=== GIVEN RECORDS ===

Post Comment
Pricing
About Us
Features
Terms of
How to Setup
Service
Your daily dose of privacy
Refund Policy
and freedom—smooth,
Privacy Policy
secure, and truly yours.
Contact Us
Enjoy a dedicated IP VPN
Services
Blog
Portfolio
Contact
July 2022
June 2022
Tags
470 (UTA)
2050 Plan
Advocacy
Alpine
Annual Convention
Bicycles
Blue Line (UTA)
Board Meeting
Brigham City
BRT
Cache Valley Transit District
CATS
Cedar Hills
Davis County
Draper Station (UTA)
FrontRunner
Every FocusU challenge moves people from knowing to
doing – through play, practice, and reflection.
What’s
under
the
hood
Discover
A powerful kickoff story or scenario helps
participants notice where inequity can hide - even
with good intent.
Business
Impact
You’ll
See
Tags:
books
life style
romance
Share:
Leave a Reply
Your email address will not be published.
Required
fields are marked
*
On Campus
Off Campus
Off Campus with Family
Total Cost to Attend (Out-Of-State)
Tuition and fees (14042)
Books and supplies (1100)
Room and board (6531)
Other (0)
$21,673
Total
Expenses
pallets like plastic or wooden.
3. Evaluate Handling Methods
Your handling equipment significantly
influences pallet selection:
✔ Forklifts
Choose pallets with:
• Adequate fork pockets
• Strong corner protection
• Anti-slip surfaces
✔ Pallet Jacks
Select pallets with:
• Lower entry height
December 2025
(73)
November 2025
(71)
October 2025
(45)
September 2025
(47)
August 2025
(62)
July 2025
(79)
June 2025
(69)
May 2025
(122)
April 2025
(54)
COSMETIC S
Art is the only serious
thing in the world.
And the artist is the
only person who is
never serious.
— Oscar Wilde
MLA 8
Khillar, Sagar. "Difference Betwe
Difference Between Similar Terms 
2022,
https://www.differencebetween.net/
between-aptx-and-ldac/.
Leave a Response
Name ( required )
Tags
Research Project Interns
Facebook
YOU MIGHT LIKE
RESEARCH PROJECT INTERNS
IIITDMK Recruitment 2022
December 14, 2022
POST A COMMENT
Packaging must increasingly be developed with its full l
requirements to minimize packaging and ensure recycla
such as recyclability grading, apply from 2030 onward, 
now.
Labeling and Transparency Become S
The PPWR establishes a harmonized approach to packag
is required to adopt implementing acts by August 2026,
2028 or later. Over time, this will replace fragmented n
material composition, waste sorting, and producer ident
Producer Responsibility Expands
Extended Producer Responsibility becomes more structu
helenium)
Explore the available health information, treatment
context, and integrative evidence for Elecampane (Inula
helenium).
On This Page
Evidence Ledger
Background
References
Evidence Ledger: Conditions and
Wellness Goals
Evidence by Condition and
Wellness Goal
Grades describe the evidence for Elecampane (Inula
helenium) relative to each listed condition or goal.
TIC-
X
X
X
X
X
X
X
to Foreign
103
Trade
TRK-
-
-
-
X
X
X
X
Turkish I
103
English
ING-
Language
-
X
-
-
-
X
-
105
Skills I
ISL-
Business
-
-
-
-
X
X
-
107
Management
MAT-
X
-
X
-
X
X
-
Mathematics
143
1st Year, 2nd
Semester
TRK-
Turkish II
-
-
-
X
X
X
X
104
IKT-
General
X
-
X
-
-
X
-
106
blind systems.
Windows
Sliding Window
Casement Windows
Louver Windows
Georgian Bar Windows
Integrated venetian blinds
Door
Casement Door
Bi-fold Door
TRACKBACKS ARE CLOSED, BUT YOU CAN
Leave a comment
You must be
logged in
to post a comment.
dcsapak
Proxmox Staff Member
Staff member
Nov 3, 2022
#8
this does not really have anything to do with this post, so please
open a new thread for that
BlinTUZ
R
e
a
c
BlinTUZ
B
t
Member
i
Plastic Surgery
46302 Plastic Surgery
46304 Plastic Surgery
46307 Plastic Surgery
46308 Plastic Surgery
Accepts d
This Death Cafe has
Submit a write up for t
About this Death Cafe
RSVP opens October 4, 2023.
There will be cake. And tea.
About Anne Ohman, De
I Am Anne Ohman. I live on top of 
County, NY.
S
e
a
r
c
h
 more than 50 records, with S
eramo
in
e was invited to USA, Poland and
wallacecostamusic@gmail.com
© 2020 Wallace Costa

===

Each entry above is to be copied out exactly as written.

RESPONSE TO THIS TASK:
Post Comment
Pricing
About Us
Features
Terms of
How to Setup
Service
Your daily dose of privacy
Refund Policy
and freedom—smooth,
Privacy Policy
secure, and truly yours.
Contact Us
Enjoy a dedicated IP VPN
Services
Blog
Portfolio
Contact
July 2022
June 2022
Tags
470 (UTA)
2050 Plan
Advocacy
Alpine
Annual Convention
Bicycles
Blue Line (UTA)
Board Meeting
Brigham City
BRT
Cache Valley Transit District
CATS
Cedar Hills
Davis County
Draper Station (UTA)
FrontRunner
Every FocusU challenge moves people from knowing to
doing – through play, practice, and reflection.
What’s
under
the
hood
Discover
A powerful kickoff story or scenario helps
participants notice where inequity can hide - even
with good intent.
Business
Impact
You’ll
See
Tags:
books
life style
romance
Share:
Leave a Reply
Your email address will not be published.
Required
fields are marked
*
On Campus
Off Campus
Off Campus with Family
Total Cost to Attend (Out-Of-State)
Tuition and fees (14042)
Books and supplies (1100)
Room and board (6531)
Other (0)
$21,673
Total
Expenses
pallets like plastic or wooden.
3. Evaluate Handling Methods
Your handling equipment significantly
influences pallet selection:
✔ Forklifts
Choose pallets with:
• Adequate fork pockets
• Strong corner protection
• Anti-slip surfaces
✔ Pallet Jacks
Select pallets with:
• Lower entry height
December 2025
(73)
November 2025
(71)
October 2025
(45)
September 2025
(47)
August 2025
(62)
July 2025
(79)
June 2025
(69)
May 2025
(122)
April 2025
(54)
COSMETIC S
Art is the only serious
thing in the world.
And the artist is the
only person who is
never serious.
— Oscar Wilde
MLA 8
Khillar, Sagar. "Difference Betwe
Difference Between Similar Terms 
2022,
https://www.differencebetween.net/
between-aptx-and-ldac/.
Leave a Response
Name ( required )
Tags
Research Project Interns
Facebook
YOU MIGHT LIKE
RESEARCH PROJECT INTERNS
IIITDMK Recruitment 2022
December 14, 2022
POST A COMMENT
Packaging must increasingly be developed with its full l
requirements to minimize packaging and ensure recycla
such as recyclability grading, apply from 2030 onward, 
now.
Labeling and Transparency Become S
The PPWR establishes a harmonized approach to packag
is required to adopt implementing acts by August 2026,
2028 or later. Over time, this will replace fragmented n
material composition, waste sorting, and producer ident
Producer Responsibility Expands
Extended Producer Responsibility becomes more structu
helenium)
Explore the available health information, treatment
context, and integrative evidence for Elecampane (Inula
helenium).
On This Page
Evidence Ledger
Background
References
Evidence Ledger: Conditions and
Wellness Goals
Evidence by Condition and
Wellness Goal
Grades describe the evidence for Elecampane (Inula
helenium) relative to each listed condition or goal.
TIC-
X
X
X
X
X
X
X
to Foreign
103
Trade
TRK-
-
-
-
X
X
X
X
Turkish I
103
English
ING-
Language
-
X
-
-
-
X
-
105
Skills I
ISL-
Business
-
-
-
-
X
X
-
107
Management
MAT-
X
-
X
-
X
X
-
Mathematics
143
1st Year, 2nd
Semester
TRK-
Turkish II
-
-
-
X
X
X
X
104
IKT-
General
X
-
X
-
-
X
-
106
blind systems.
Windows
Sliding Window
Casement Windows
Louver Windows
Georgian Bar Windows
Integrated venetian blinds
Door
Casement Door
Bi-fold Door
TRACKBACKS ARE CLOSED, BUT YOU CAN
Leave a comment
You must be
logged in
to post a comment.
dcsapak
Proxmox Staff Member
Staff member
Nov 3, 2022
#8
this does not really have anything to do with this post, so please
open a new thread for that
BlinTUZ
R
e
a
c
BlinTUZ
B
t
Member
i
Plastic Surgery
46302 Plastic Surgery
46304 Plastic Surgery
46307 Plastic Surgery
46308 Plastic Surgery
Accepts d
This Death Cafe has
Submit a write up for t
About this Death Cafe
RSVP opens October 4, 2023.
There will be cake. And tea.
About Anne Ohman, De
I Am Anne Ohman. I live on top of 
County, NY.
S
e
a
r
c
h
 more than 50 records, with S
eramo
in
e was invited to USA, Poland and
wallacecostamusic@gmail.com
© 2020 Wallace Costa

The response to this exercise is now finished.